=== EXERCISE TEXT ===
──────────

Rams extend RT Rob Havenstein:
Still wondering where the Rams find the cap space to sign these players. There’s going to be a year when all these cap charges come crashing down. Anyway, this deal is for 3 years and $34.5M. $24.1M is guaranteed, and $6M more can be earned through incentives. I really have nothing to complain about with this deal. Tackle prices have risen considerably, and Havenstein is one of the best RTs in the league. Based on his play, he’s likely to reach whatever the incentives are unless they’re tied to winning Super Bowls each of the next 3 years or something, so if we assume that he’ll be making $13.5M per year instead, that’s still fine! Taylor Moton of Carolina is making $17M/year, and I’d rather have Havenstein. This contract is both fair and a relative bargain, and I will grade it accordingly.

──────────

=== TASKS AND EXERCISES ===
A. Count the lines of the records that contain the string "Version", and give only that number.
B. Please resume the Havenstein contract commentary at the point where it stops.
The Havenstein contract commentary has nothing to do with the records.

=== TASK MATERIAL ===
──────────

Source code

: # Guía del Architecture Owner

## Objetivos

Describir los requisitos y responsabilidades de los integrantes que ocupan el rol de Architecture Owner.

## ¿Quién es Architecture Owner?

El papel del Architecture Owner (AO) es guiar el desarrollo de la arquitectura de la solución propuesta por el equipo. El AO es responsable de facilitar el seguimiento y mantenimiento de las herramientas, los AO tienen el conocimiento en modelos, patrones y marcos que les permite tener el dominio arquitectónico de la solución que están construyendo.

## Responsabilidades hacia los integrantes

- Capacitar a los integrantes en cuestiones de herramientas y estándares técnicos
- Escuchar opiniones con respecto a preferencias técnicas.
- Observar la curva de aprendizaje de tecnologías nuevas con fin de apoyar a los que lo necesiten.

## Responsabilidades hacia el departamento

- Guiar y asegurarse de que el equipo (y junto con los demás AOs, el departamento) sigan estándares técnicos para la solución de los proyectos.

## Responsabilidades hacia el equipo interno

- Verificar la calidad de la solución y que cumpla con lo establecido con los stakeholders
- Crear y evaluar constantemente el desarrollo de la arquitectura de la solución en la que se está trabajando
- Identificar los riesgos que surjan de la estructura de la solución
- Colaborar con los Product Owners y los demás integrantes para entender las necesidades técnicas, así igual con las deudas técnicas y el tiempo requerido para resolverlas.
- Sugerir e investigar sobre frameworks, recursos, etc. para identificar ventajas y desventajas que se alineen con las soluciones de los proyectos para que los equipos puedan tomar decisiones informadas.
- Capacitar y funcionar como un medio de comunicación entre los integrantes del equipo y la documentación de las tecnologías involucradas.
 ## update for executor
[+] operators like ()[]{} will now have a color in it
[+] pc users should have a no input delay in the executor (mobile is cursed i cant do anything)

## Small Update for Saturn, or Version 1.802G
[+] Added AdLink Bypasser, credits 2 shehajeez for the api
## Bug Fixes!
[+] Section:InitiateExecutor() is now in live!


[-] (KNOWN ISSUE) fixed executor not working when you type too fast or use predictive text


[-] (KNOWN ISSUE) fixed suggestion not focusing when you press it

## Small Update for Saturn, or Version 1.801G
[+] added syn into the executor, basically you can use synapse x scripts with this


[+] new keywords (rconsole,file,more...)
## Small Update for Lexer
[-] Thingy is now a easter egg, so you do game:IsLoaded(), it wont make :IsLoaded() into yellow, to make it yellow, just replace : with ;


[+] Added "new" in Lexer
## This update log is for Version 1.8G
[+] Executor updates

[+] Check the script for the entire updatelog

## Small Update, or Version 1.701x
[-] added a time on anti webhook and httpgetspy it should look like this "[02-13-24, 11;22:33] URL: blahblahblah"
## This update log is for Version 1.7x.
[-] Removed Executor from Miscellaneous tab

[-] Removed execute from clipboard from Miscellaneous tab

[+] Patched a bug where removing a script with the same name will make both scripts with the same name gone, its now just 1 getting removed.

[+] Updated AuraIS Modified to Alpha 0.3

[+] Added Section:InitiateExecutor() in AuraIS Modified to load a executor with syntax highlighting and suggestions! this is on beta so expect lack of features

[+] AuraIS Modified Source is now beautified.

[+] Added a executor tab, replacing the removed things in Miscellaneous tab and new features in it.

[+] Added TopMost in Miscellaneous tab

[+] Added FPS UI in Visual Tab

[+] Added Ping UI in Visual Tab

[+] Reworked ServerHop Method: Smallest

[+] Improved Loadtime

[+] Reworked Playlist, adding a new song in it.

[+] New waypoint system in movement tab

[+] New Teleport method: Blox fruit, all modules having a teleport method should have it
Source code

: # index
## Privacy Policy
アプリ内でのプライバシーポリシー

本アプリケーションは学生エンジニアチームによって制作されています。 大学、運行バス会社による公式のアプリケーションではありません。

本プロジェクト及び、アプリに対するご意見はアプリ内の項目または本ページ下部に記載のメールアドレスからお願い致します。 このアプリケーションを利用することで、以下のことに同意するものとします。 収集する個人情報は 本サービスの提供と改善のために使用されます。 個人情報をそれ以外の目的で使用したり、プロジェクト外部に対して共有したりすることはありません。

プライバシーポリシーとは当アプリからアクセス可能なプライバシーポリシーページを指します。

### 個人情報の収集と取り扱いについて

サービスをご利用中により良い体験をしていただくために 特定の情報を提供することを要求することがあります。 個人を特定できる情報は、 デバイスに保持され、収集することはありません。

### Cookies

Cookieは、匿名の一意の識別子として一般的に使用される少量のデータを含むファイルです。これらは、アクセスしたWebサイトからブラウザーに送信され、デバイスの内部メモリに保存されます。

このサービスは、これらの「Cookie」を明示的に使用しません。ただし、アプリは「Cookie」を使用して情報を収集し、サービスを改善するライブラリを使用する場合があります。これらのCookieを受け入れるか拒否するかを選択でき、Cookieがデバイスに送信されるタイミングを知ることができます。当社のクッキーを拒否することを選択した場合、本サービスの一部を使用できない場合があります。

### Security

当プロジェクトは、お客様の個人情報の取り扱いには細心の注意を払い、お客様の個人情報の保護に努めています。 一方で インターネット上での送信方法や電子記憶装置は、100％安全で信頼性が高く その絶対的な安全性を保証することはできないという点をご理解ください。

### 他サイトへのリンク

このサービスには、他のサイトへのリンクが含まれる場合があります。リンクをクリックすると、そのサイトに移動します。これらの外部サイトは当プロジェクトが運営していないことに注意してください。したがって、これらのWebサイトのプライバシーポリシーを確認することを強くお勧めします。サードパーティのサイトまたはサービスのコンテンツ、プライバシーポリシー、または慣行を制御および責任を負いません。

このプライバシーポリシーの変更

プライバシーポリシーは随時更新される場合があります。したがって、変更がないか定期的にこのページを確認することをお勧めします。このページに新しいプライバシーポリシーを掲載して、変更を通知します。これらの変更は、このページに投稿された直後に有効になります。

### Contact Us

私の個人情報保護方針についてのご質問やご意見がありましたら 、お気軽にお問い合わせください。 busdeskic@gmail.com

──────────

=== ANSWERS BY ITEM NUMBER ===
A. 5

B.
Grade: A

Bills extend TE Dawson Knox:
Another big payday for a pass catcher! Knox’s deal is for 4 years and $53.6M. More than $31M of it is guaranteed. On a personal note, I’m SUPER happy for Knox to get this contract after the devastating sudden death of his brother; he needs good things like this in his life right now. Now to get to grading the deal. I don’t think the contract represents great value for Buffalo as they’re paying an above-average but not transcendent tight end $13.4M per season, which currently ranks 6th in the league. However, I recently ranked Knox in the top 10 at his position, so the deal might be fair. Unless you’ve got someone like Gronk, Travis Kelce, or George Kittle though, paying big money to a TE doesn’t often work out. Still, I can’t hold that against the Bills given that they’re trying to pry open an extended Super Bowl window and want to win now.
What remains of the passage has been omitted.